* _TASK DIRECTIONS_
Pictures aside, repeat the listing below exactly.

* _DATA EXCERPT_
• • • • • • •
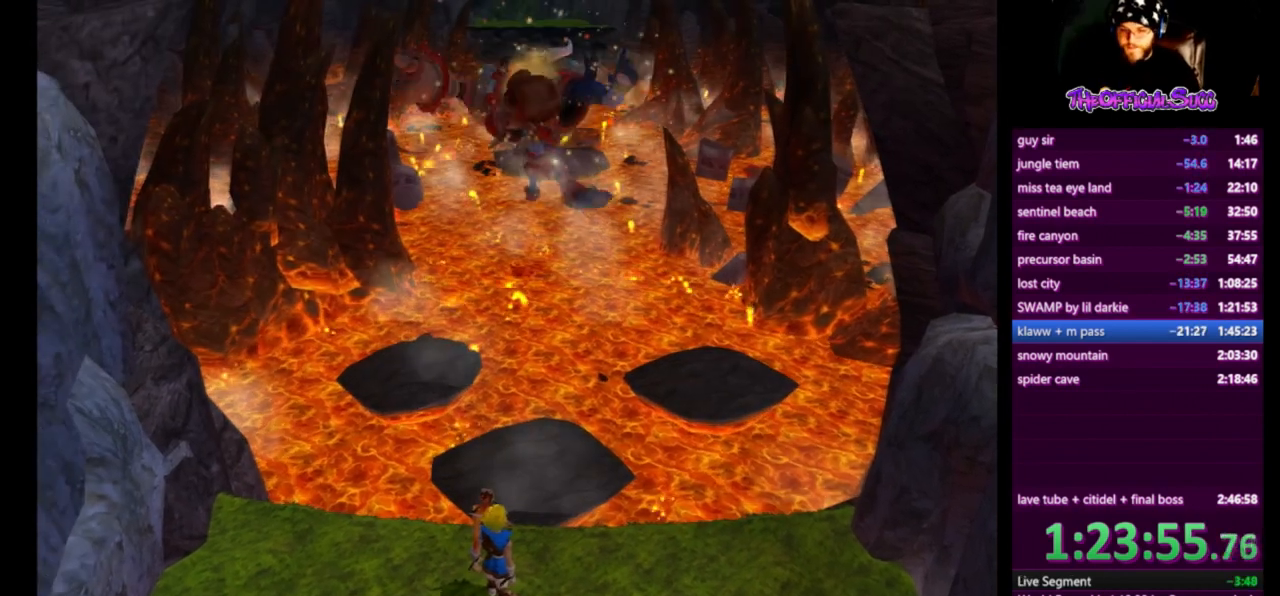
{"buttons": [], "left_stick": "center", "right_stick": "center", "events": []}
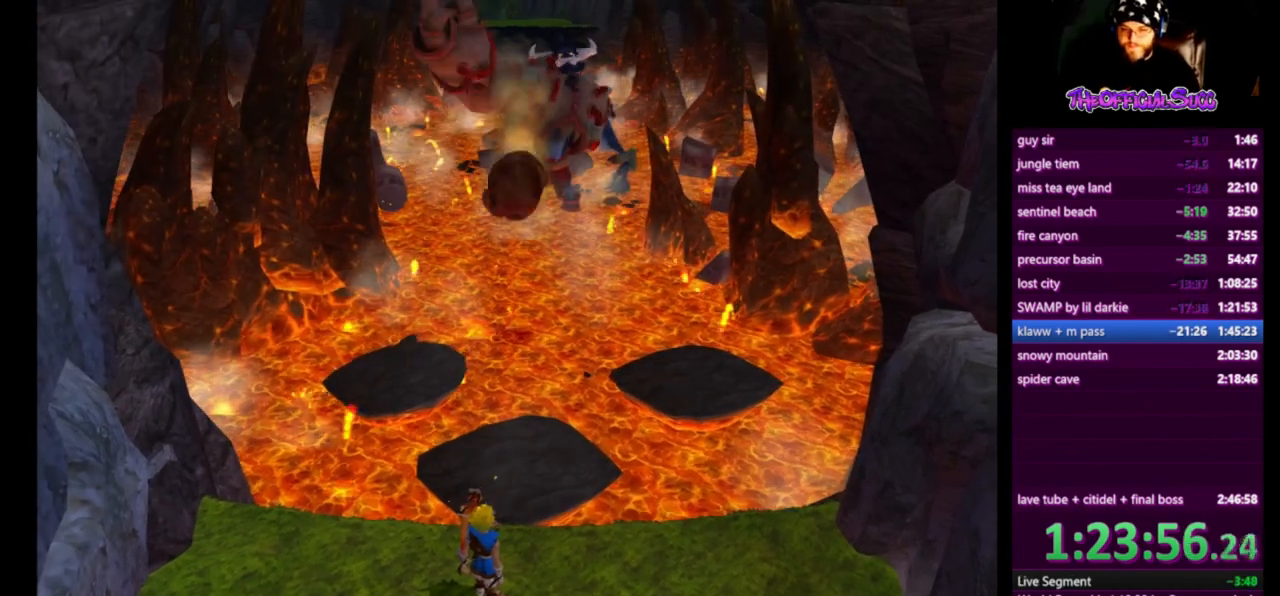
{"buttons": ["L1"], "left_stick": "center", "right_stick": "center", "events": [[333, "L1", "down"]]}
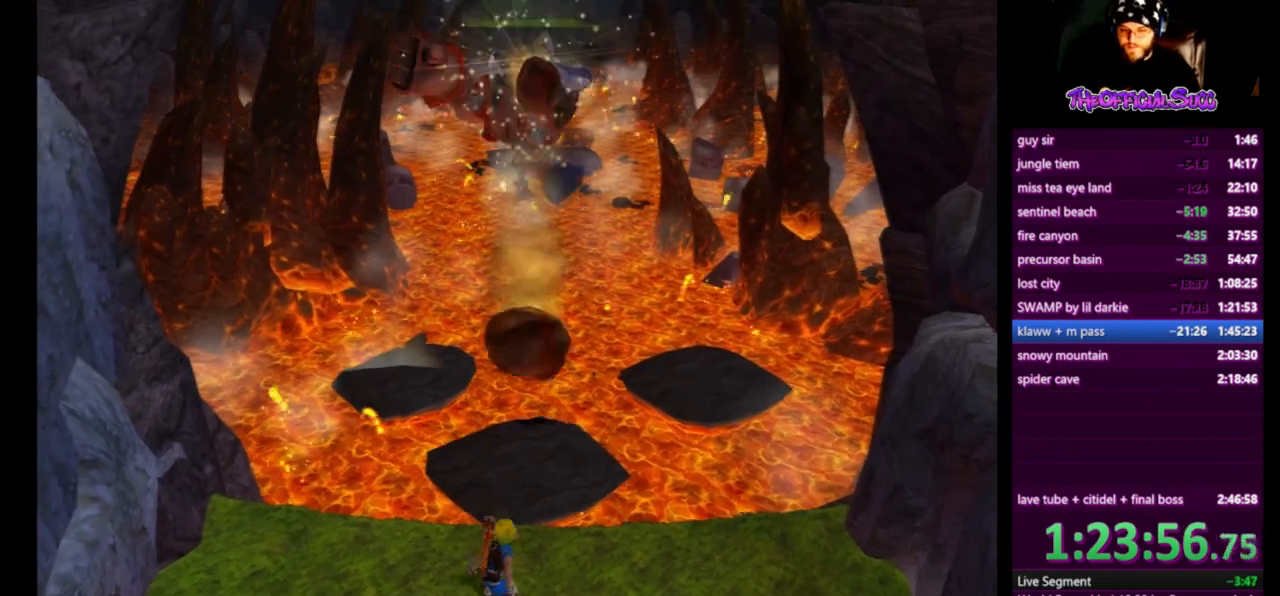
{"buttons": ["CROSS", "L1"], "left_stick": "center", "right_stick": "center", "events": [[250, "CROSS", "down"]]}
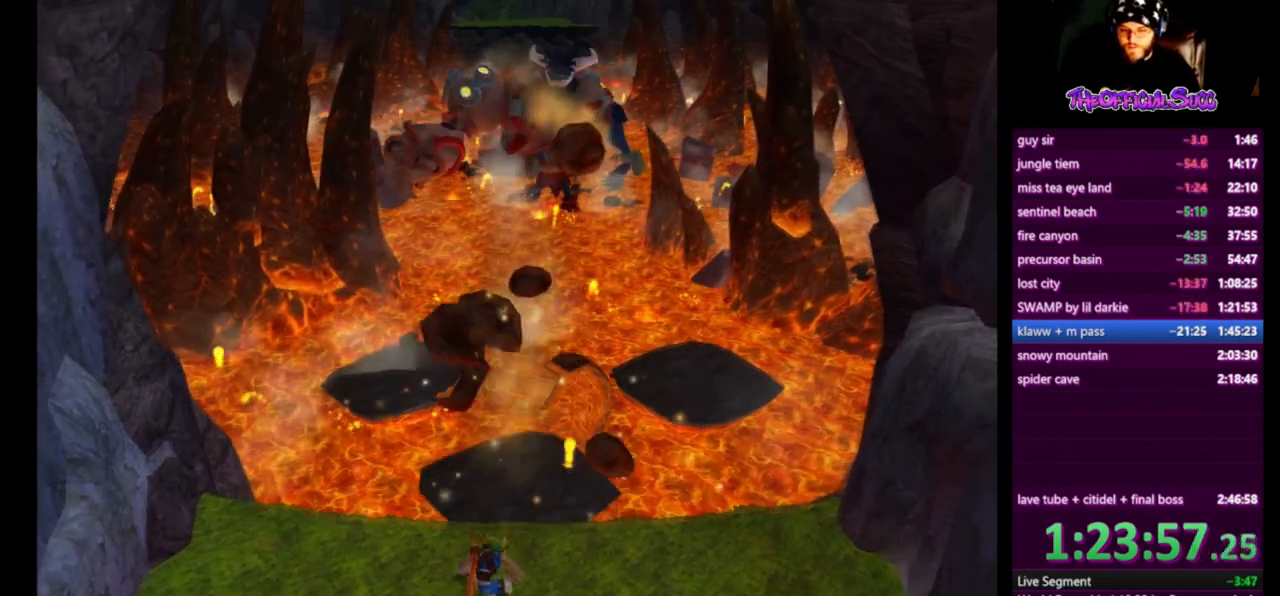
{"buttons": ["SQUARE", "L1"], "left_stick": "center", "right_stick": "center", "events": [[334, "CROSS", "up"], [501, "SQUARE", "down"]]}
• • • • • • •
* _ANSWER TO THIS PROBLEM_
{"buttons": [], "left_stick": "center", "right_stick": "center", "events": []}
{"buttons": ["L1"], "left_stick": "center", "right_stick": "center", "events": [[333, "L1", "down"]]}
{"buttons": ["CROSS", "L1"], "left_stick": "center", "right_stick": "center", "events": [[250, "CROSS", "down"]]}
{"buttons": ["SQUARE", "L1"], "left_stick": "center", "right_stick": "center", "events": [[334, "CROSS", "up"], [501, "SQUARE", "down"]]}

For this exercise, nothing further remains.